En 1921, l’Assemblée Nationale décide d’organiser un débat afin de déterminer si oui ou non Belfort et ses alentours doivent devenir un département. De nombreux arguments sont présentés, notamment le fait que la cité soit passée de 10 000 habitants en 1870 à 40 000 habitants en 1918 (avec un bel afflux d’Alsaciens qui ne voulaient pas devenir Allemands - la culture alsacienne va s’imprégner sur le territoire : architecture, gastronomie, dialecte. C’est comme ça qu’en 1938 se tient carrément le Congrès National des choucroutiers à Belfort, et ouais.
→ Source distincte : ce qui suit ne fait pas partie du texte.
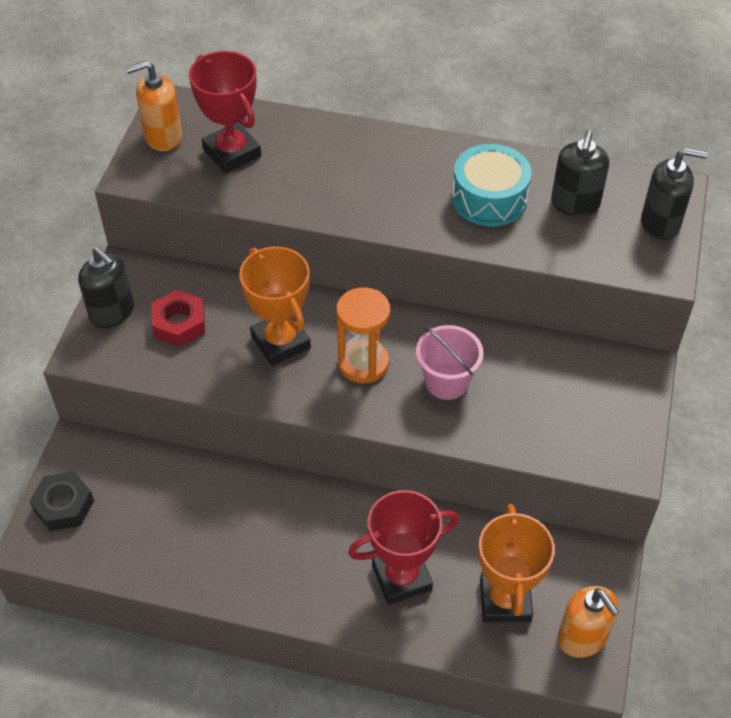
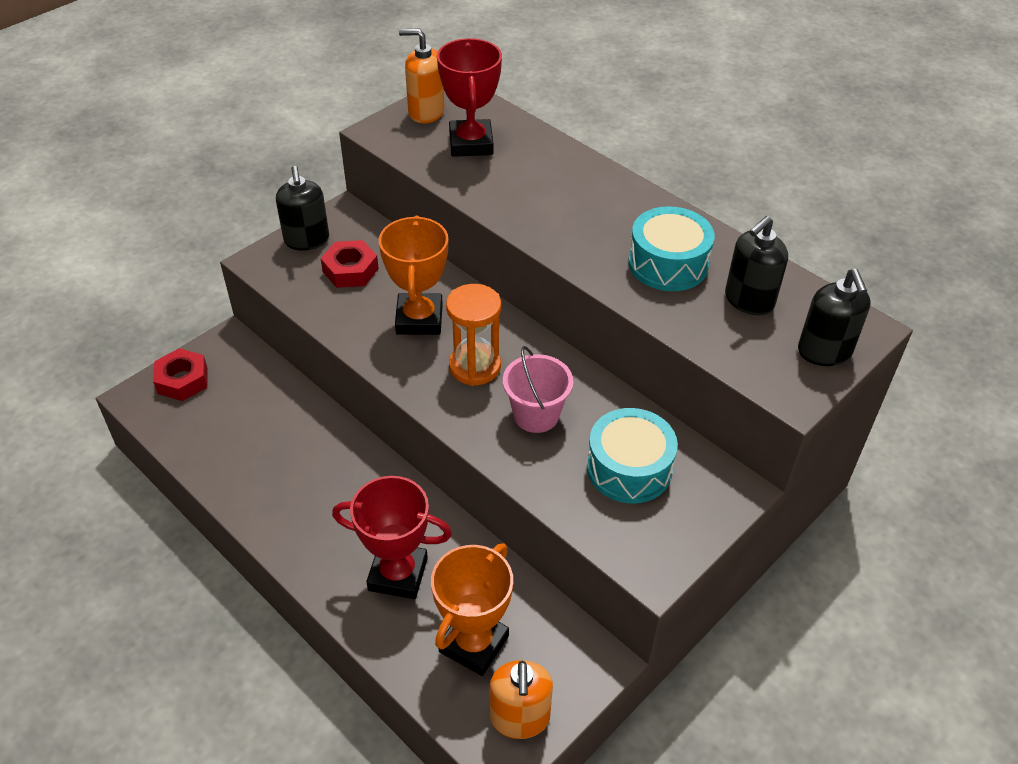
camera: 30 degrees right, 5 degrees down
black nut [29,471,94,531] -> red nut [153,348,207,401]
black soap dispenser [641,148,708,240] -> black soap dispenser turned 45 degrees clockwise [798,269,871,366]
none -> turquoise drum [587,408,678,503]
Ce qui fait aussi dire aux gens de Montbéliard depuis que la première ville alsacienne, c’est Belfort...). Autres arguments : l’activité économique bouillonnante dans le coin grâce aux industries (entreprises Japy, Alstom…), la construction des chemins de fer, ça les rend bien plus indépendants. Mais c’est bien évidemment l’argument patriotique qui joue le rôle le plus important, parce que ouais, le Territoire mérite bien cette reconnaissance par la Nation, il n’a jamais été mis KO par les Allemands. Alors cette proposition se voit tout simplement adoptée par le Parlement. « Merci à toi Belfort, c’est cadeau ! ». C’est le 11 mars 1922 que le « Territoire de Belfort » devient le 90ème département de France (et se rattachera à la région Franche-Comté à la création des régions en 1956). Les Terrifortains en sont les habitants. Ils ont failli s’appeler les Savoureux (du nom de la rivière qui traverse la ville), les coquins… C’est donc pour ça que le numéro du département est le 90. Il ne suit pas l’ordre alphabétique car il n’a pas été créé en même temps que les autres (qui datent de la Révolution, je le rappelle).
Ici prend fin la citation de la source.